(Extracto del conjunto de datos)
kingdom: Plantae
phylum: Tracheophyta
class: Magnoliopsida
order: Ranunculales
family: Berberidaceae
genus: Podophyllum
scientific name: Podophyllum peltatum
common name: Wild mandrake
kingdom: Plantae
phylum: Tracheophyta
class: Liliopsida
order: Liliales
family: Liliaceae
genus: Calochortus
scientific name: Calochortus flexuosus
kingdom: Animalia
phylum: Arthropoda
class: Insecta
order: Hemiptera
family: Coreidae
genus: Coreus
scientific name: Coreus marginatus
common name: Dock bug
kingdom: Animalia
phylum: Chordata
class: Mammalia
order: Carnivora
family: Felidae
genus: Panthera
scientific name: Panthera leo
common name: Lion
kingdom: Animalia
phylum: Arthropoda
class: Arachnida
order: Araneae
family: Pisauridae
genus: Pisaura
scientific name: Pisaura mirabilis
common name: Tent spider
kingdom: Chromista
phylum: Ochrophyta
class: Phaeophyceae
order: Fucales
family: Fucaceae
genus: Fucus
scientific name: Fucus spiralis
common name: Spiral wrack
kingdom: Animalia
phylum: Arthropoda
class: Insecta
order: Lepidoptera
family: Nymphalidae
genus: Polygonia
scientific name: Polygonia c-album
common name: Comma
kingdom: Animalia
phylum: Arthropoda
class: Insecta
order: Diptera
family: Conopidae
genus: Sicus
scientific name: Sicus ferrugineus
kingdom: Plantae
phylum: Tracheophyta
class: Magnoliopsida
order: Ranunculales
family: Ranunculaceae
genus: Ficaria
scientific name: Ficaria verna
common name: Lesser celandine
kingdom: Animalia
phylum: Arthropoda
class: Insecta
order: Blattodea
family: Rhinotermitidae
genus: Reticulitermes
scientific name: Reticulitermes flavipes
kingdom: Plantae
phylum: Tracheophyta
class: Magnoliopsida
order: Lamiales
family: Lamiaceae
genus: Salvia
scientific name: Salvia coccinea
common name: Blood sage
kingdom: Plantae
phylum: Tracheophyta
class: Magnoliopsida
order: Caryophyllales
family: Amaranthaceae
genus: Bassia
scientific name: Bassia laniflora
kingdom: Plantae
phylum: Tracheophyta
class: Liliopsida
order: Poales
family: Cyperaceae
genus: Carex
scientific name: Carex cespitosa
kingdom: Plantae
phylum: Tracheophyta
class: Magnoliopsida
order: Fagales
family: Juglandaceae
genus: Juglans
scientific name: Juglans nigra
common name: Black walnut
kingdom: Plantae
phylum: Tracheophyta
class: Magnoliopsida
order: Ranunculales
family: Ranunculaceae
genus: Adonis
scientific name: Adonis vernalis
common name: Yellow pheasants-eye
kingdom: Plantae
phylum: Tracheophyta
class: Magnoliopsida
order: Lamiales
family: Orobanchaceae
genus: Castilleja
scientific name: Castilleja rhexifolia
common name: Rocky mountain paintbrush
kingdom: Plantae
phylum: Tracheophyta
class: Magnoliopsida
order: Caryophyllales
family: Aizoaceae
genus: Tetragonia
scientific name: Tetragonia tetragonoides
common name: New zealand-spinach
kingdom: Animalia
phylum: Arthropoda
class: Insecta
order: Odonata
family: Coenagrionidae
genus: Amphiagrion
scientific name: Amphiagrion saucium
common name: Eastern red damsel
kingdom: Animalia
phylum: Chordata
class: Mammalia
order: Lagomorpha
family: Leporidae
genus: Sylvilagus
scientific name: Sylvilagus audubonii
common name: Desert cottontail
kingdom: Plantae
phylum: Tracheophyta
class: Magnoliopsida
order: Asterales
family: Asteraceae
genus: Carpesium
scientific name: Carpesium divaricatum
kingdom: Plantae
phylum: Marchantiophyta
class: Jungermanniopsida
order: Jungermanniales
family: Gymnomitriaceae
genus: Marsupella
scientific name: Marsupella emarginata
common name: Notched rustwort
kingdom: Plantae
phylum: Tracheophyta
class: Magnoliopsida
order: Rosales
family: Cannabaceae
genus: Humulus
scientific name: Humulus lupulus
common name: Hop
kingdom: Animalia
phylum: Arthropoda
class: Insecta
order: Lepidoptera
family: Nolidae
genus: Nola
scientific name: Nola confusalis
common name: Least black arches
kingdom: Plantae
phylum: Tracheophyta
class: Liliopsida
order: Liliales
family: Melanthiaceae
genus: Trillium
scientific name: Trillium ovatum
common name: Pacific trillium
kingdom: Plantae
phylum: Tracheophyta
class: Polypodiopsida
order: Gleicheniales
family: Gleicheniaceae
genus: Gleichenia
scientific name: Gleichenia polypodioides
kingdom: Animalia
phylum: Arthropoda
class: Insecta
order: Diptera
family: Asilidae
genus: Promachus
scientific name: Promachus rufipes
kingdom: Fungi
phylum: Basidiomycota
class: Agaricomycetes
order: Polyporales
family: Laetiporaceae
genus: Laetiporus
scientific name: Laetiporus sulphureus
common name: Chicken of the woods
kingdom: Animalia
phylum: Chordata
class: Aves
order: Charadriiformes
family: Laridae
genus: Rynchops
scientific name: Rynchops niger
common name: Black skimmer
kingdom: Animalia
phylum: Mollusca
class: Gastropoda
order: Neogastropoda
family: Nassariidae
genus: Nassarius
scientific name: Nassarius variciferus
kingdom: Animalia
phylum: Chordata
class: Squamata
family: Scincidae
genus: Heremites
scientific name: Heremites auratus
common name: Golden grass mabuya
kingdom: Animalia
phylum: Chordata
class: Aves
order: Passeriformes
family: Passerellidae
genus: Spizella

**Descripción del problema**
Vuelve a escribir todas las filas de arriba tal como aparecen, sin cambiar nada.

**Respuesta al ejercicio**
kingdom: Plantae
phylum: Tracheophyta
class: Magnoliopsida
order: Ranunculales
family: Berberidaceae
genus: Podophyllum
scientific name: Podophyllum peltatum
common name: Wild mandrake
kingdom: Plantae
phylum: Tracheophyta
class: Liliopsida
order: Liliales
family: Liliaceae
genus: Calochortus
scientific name: Calochortus flexuosus
kingdom: Animalia
phylum: Arthropoda
class: Insecta
order: Hemiptera
family: Coreidae
genus: Coreus
scientific name: Coreus marginatus
common name: Dock bug
kingdom: Animalia
phylum: Chordata
class: Mammalia
order: Carnivora
family: Felidae
genus: Panthera
scientific name: Panthera leo
common name: Lion
kingdom: Animalia
phylum: Arthropoda
class: Arachnida
order: Araneae
family: Pisauridae
genus: Pisaura
scientific name: Pisaura mirabilis
common name: Tent spider
kingdom: Chromista
phylum: Ochrophyta
class: Phaeophyceae
order: Fucales
family: Fucaceae
genus: Fucus
scientific name: Fucus spiralis
common name: Spiral wrack
kingdom: Animalia
phylum: Arthropoda
class: Insecta
order: Lepidoptera
family: Nymphalidae
genus: Polygonia
scientific name: Polygonia c-album
common name: Comma
kingdom: Animalia
phylum: Arthropoda
class: Insecta
order: Diptera
family: Conopidae
genus: Sicus
scientific name: Sicus ferrugineus
kingdom: Plantae
phylum: Tracheophyta
class: Magnoliopsida
order: Ranunculales
family: Ranunculaceae
genus: Ficaria
scientific name: Ficaria verna
common name: Lesser celandine
kingdom: Animalia
phylum: Arthropoda
class: Insecta
order: Blattodea
family: Rhinotermitidae
genus: Reticulitermes
scientific name: Reticulitermes flavipes
kingdom: Plantae
phylum: Tracheophyta
class: Magnoliopsida
order: Lamiales
family: Lamiaceae
genus: Salvia
scientific name: Salvia coccinea
common name: Blood sage
kingdom: Plantae
phylum: Tracheophyta
class: Magnoliopsida
order: Caryophyllales
family: Amaranthaceae
genus: Bassia
scientific name: Bassia laniflora
kingdom: Plantae
phylum: Tracheophyta
class: Liliopsida
order: Poales
family: Cyperaceae
genus: Carex
scientific name: Carex cespitosa
kingdom: Plantae
phylum: Tracheophyta
class: Magnoliopsida
order: Fagales
family: Juglandaceae
genus: Juglans
scientific name: Juglans nigra
common name: Black walnut
kingdom: Plantae
phylum: Tracheophyta
class: Magnoliopsida
order: Ranunculales
family: Ranunculaceae
genus: Adonis
scientific name: Adonis vernalis
common name: Yellow pheasants-eye
kingdom: Plantae
phylum: Tracheophyta
class: Magnoliopsida
order: Lamiales
family: Orobanchaceae
genus: Castilleja
scientific name: Castilleja rhexifolia
common name: Rocky mountain paintbrush
kingdom: Plantae
phylum: Tracheophyta
class: Magnoliopsida
order: Caryophyllales
family: Aizoaceae
genus: Tetragonia
scientific name: Tetragonia tetragonoides
common name: New zealand-spinach
kingdom: Animalia
phylum: Arthropoda
class: Insecta
order: Odonata
family: Coenagrionidae
genus: Amphiagrion
scientific name: Amphiagrion saucium
common name: Eastern red damsel
kingdom: Animalia
phylum: Chordata
class: Mammalia
order: Lagomorpha
family: Leporidae
genus: Sylvilagus
scientific name: Sylvilagus audubonii
common name: Desert cottontail
kingdom: Plantae
phylum: Tracheophyta
class: Magnoliopsida
order: Asterales
family: Asteraceae
genus: Carpesium
scientific name: Carpesium divaricatum
kingdom: Plantae
phylum: Marchantiophyta
class: Jungermanniopsida
order: Jungermanniales
family: Gymnomitriaceae
genus: Marsupella
scientific name: Marsupella emarginata
common name: Notched rustwort
kingdom: Plantae
phylum: Tracheophyta
class: Magnoliopsida
order: Rosales
family: Cannabaceae
genus: Humulus
scientific name: Humulus lupulus
common name: Hop
kingdom: Animalia
phylum: Arthropoda
class: Insecta
order: Lepidoptera
family: Nolidae
genus: Nola
scientific name: Nola confusalis
common name: Least black arches
kingdom: Plantae
phylum: Tracheophyta
class: Liliopsida
order: Liliales
family: Melanthiaceae
genus: Trillium
scientific name: Trillium ovatum
common name: Pacific trillium
kingdom: Plantae
phylum: Tracheophyta
class: Polypodiopsida
order: Gleicheniales
family: Gleicheniaceae
genus: Gleichenia
scientific name: Gleichenia polypodioides
kingdom: Animalia
phylum: Arthropoda
class: Insecta
order: Diptera
family: Asilidae
genus: Promachus
scientific name: Promachus rufipes
kingdom: Fungi
phylum: Basidiomycota
class: Agaricomycetes
order: Polyporales
family: Laetiporaceae
genus: Laetiporus
scientific name: Laetiporus sulphureus
common name: Chicken of the woods
kingdom: Animalia
phylum: Chordata
class: Aves
order: Charadriiformes
family: Laridae
genus: Rynchops
scientific name: Rynchops niger
common name: Black skimmer
kingdom: Animalia
phylum: Mollusca
class: Gastropoda
order: Neogastropoda
family: Nassariidae
genus: Nassarius
scientific name: Nassarius variciferus
kingdom: Animalia
phylum: Chordata
class: Squamata
family: Scincidae
genus: Heremites
scientific name: Heremites auratus
common name: Golden grass mabuya
kingdom: Animalia
phylum: Chordata
class: Aves
order: Passeriformes
family: Passerellidae
genus: Spizella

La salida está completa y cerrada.